Two research teams tracked down this gene by a mapping and positional-cloning approach. In 22 complete X-linked CSNB families, Bech-Hansen et al. identified 14 different mutations in a novel gene (NYX) that encodes a small leucine-rich proteoglycan called nyctalopin. Meanwhile, Pusch et al. identified NYX deletions in three families with the condition, and went on to identify 14 other mutations in a further 21 families. Both research teams found a spectrum of NYX mutations, including truncations, deletions, point mutations and insertions — Bech-Hansen et al. also found one founder mutation in seven American families with the disease.

Expression studies by the two teams, however, produced different results. Bech-Hansen et al. reported NYX to be expressed robustly in the kidney and retina, whereas Pusch et al. found evidence for a low expression of NYX in several tissues, including the retina, kidney, brain and spinal cord. Pusch et al. suggested that these differences might be due to the use of different PCR templates — this team had used human and fetal tissue, whereas Bech-Hansen et al. had analysed human adult, tissue-specific cDNA libraries. In situ data from Bech-Hansen et al. also showed that NYX transcripts localize to several cell types, including photoreceptor cells, interneurons and ganglion cells, in the different layers of the human retina.

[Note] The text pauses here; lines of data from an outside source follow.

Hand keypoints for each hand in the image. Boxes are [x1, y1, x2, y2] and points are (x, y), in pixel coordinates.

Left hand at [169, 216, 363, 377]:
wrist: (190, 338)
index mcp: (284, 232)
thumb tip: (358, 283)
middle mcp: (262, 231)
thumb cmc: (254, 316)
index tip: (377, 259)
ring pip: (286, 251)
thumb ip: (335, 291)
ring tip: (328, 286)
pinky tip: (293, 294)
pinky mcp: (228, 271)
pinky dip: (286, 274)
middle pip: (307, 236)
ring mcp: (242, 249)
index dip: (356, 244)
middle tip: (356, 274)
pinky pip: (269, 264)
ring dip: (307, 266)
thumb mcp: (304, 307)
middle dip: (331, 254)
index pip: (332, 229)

Nyctalopin is a 481 amino-acid protein with many motifs and domains that give clues to its function. It contains a glycosylphosphatidylinositol (GPI)-anchor sequence, 11 consecutive leucine-rich repeats (LRRs), an amino-terminal signal peptide, a possible carboxy-terminal cleavage site, and a glycosylation site, among other motifs. Both teams propose that nyctalopin is cleaved at the carboxyl terminus and is GPI-anchored at the extracellular cell membrane as a glycosylated proteoglycan. It is likely that the LRRs confer on nyctalopin the ability to interact with other proteins. LRRs can mediate diverse biological functions, including cell adhesion and migration — in Drosophila melanogaster , for example, two LRR proteins, chaoptin and capricious, are cell adhesion molecules that are crucial for fly neuronal development. So, nyctalopin might function as an adhesion molecule that specifies the formation of synapses between rod photoreceptors (which respond to light) and postsynaptic neurons. No doubt, the two teams will now investigate the function of this protein in establishing the complex circuitry of the retina to elucidate how it becomes miswired in patients with complete CSNB.